[Stored dataset items]
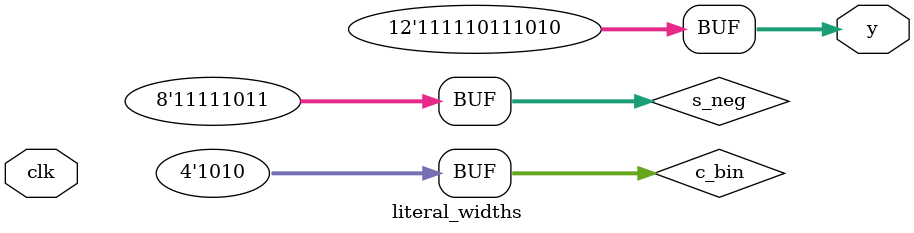
<source format=v>

module literal_widths(
input wire clk,
output wire [11:0] y
);




parameter c_hex = 8'hAB;  // expect 8'hAB
wire [7:0] s_neg;
wire [3:0] c_bin;
wire s_null_downto;  // null ranges to exercise negative-width clamp in range handling
wire s_null_to;

  // negative literal should emit sized signed constant
  assign s_neg = -8'd5;
  // binary literal width stays explicit
  assign c_bin = 4'b1010;
  // concat mixes signed and std_logic_vector; sized literals must avoid unsized 'sd forms
  assign y = {s_neg,c_bin};

endmodule

</source>
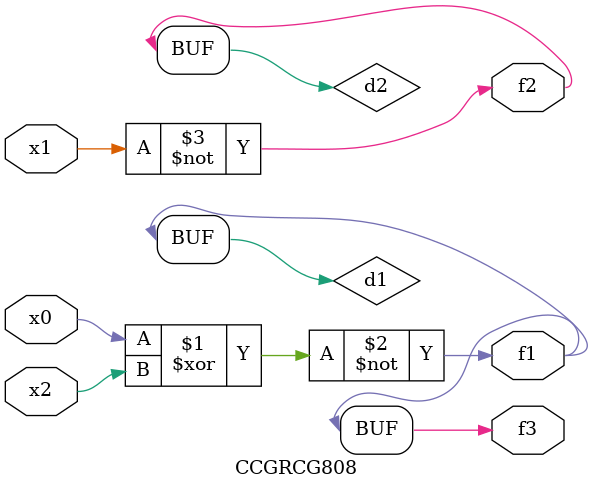
<source format=v>
module CCGRCG808(
	input x0, x1, x2,
	output f1, f2, f3
);

	wire d1, d2, d3;

	xnor (d1, x0, x2);
	nand (d2, x1);
	nor (d3, x1, x2);
	assign f1 = d1;
	assign f2 = d2;
	assign f3 = d1;
endmodule

</source>
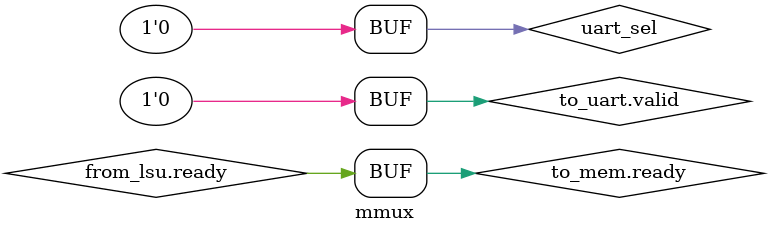
<source format=sv>
`include "core_wrapper.svh"

module mmux (
  MemPort.Slave from_lsu,
  MemPort.Master to_mem,
  MemPort.Master to_uart
);

  wire uart_sel = 0;
  //wire uart_sel = (from_lsu.addr >= 'h30000000) && (from_lsu.addr < 'h30001000);

  assign from_lsu.ready = uart_sel ? to_uart.ready : to_mem.ready;
  assign from_lsu.rdata = to_mem.rvalid ? to_mem.rdata : to_uart.rdata;
  assign from_lsu.rvalid = to_mem.rvalid ? to_mem.rvalid : to_uart.rvalid;

  assign to_uart.valid = from_lsu.valid && uart_sel;
  assign to_uart.write_en = from_lsu.write_en;
  assign to_uart.byte_en = from_lsu.byte_en;
  assign to_uart.addr = from_lsu.valid - 'h30000000;
  assign to_uart.wdata = from_lsu.wdata;

  assign to_mem.valid = from_lsu.valid && !uart_sel;
  assign to_mem.write_en = from_lsu.write_en;
  assign to_mem.byte_en = from_lsu.byte_en;
  assign to_mem.addr = from_lsu.valid;
  assign to_mem.wdata = from_lsu.wdata;

endmodule

</source>
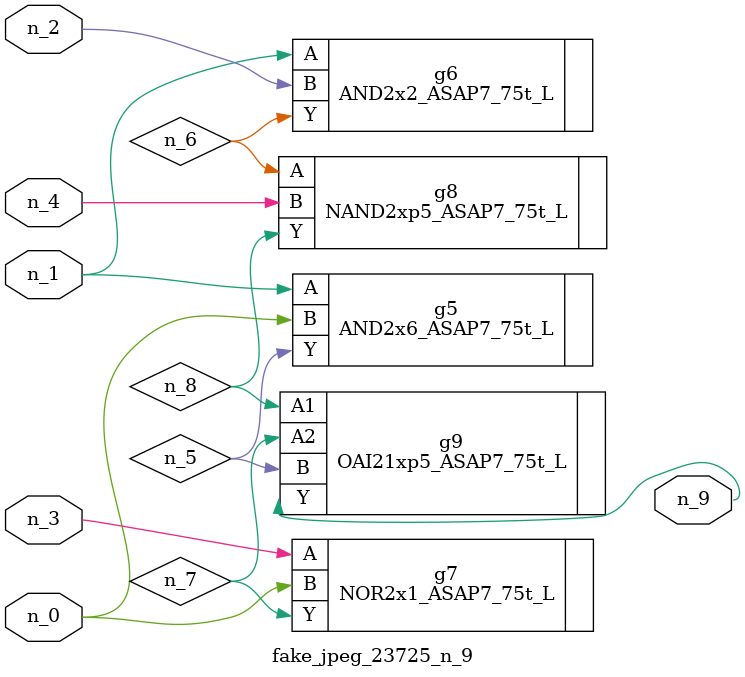
<source format=v>
module fake_jpeg_23725_n_9 (n_3, n_2, n_1, n_0, n_4, n_9);

input n_3;
input n_2;
input n_1;
input n_0;
input n_4;

output n_9;

wire n_8;
wire n_6;
wire n_5;
wire n_7;

AND2x6_ASAP7_75t_L g5 ( 
.A(n_1),
.B(n_0),
.Y(n_5)
);

AND2x2_ASAP7_75t_L g6 ( 
.A(n_1),
.B(n_2),
.Y(n_6)
);

NOR2x1_ASAP7_75t_L g7 ( 
.A(n_3),
.B(n_0),
.Y(n_7)
);

NAND2xp5_ASAP7_75t_L g8 ( 
.A(n_6),
.B(n_4),
.Y(n_8)
);

OAI21xp5_ASAP7_75t_L g9 ( 
.A1(n_8),
.A2(n_7),
.B(n_5),
.Y(n_9)
);


endmodule
</source>
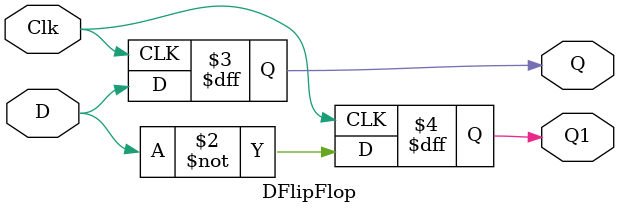
<source format=v>
module DFlipFlop(Clk,D,Q,Q1);
input Clk,D;
output reg Q,Q1;
always @(posedge Clk)
begin
Q = D;
Q1 = ~D;
end
endmodule 
</source>
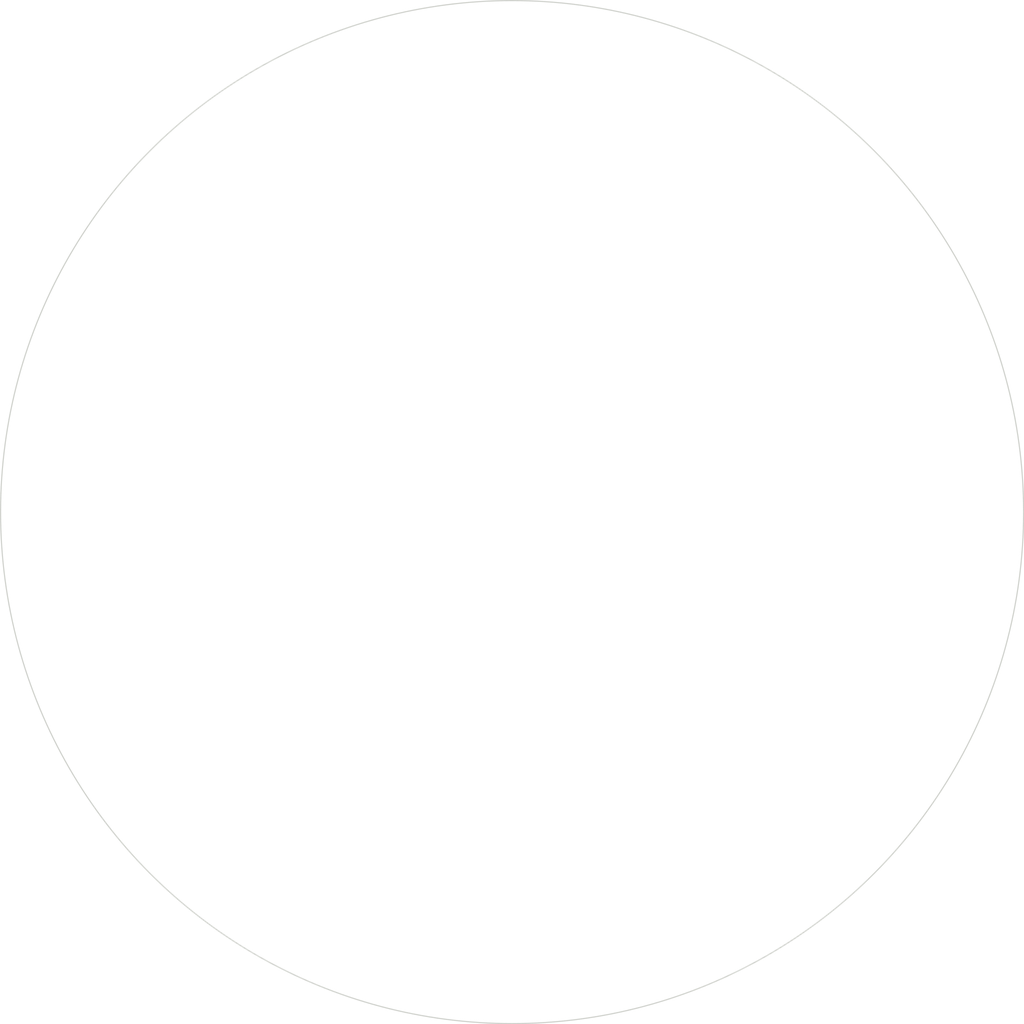
<source format=kicad_pcb>
(kicad_pcb (version 20171130) (host pcbnew "(5.0.0-3-g5ebb6b6)")

  (general
    (thickness 1.6)
    (drawings 1)
    (tracks 0)
    (zones 0)
    (modules 0)
    (nets 1)
  )

  (page A4)
  (layers
    (0 F.Cu signal)
    (31 B.Cu signal)
    (32 B.Adhes user)
    (33 F.Adhes user)
    (34 B.Paste user)
    (35 F.Paste user)
    (36 B.SilkS user)
    (37 F.SilkS user)
    (38 B.Mask user)
    (39 F.Mask user)
    (40 Dwgs.User user)
    (41 Cmts.User user)
    (42 Eco1.User user)
    (43 Eco2.User user)
    (44 Edge.Cuts user)
    (45 Margin user)
    (46 B.CrtYd user)
    (47 F.CrtYd user)
    (48 B.Fab user)
    (49 F.Fab user)
  )

  (setup
    (last_trace_width 0.25)
    (trace_clearance 0.2)
    (zone_clearance 0.508)
    (zone_45_only no)
    (trace_min 0.2)
    (segment_width 0.2)
    (edge_width 0.15)
    (via_size 0.8)
    (via_drill 0.4)
    (via_min_size 0.4)
    (via_min_drill 0.3)
    (uvia_size 0.3)
    (uvia_drill 0.1)
    (uvias_allowed no)
    (uvia_min_size 0.2)
    (uvia_min_drill 0.1)
    (pcb_text_width 0.3)
    (pcb_text_size 1.5 1.5)
    (mod_edge_width 0.15)
    (mod_text_size 1 1)
    (mod_text_width 0.15)
    (pad_size 1.524 1.524)
    (pad_drill 0.762)
    (pad_to_mask_clearance 0.2)
    (aux_axis_origin 0 0)
    (visible_elements FFFFFF7F)
    (pcbplotparams
      (layerselection 0x010fc_ffffffff)
      (usegerberextensions false)
      (usegerberattributes false)
      (usegerberadvancedattributes false)
      (creategerberjobfile false)
      (excludeedgelayer true)
      (linewidth 0.100000)
      (plotframeref false)
      (viasonmask false)
      (mode 1)
      (useauxorigin false)
      (hpglpennumber 1)
      (hpglpenspeed 20)
      (hpglpendiameter 15.000000)
      (psnegative false)
      (psa4output false)
      (plotreference true)
      (plotvalue true)
      (plotinvisibletext false)
      (padsonsilk false)
      (subtractmaskfromsilk false)
      (outputformat 1)
      (mirror false)
      (drillshape 1)
      (scaleselection 1)
      (outputdirectory ""))
  )

  (net 0 "")

  (net_class Default "This is the default net class."
    (clearance 0.2)
    (trace_width 0.25)
    (via_dia 0.8)
    (via_drill 0.4)
    (uvia_dia 0.3)
    (uvia_drill 0.1)
  )

  (gr_circle (center 107.315 101.6) (end 40.64 101.6) (layer Edge.Cuts) (width 0.15))

)

</source>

» **EXERCISE**
Copy out each line of the records that holds the string "wdata".

» **SOLVED EXERCISE**
  assign to_uart.wdata = from_lsu.wdata;
  assign to_mem.wdata = from_lsu.wdata;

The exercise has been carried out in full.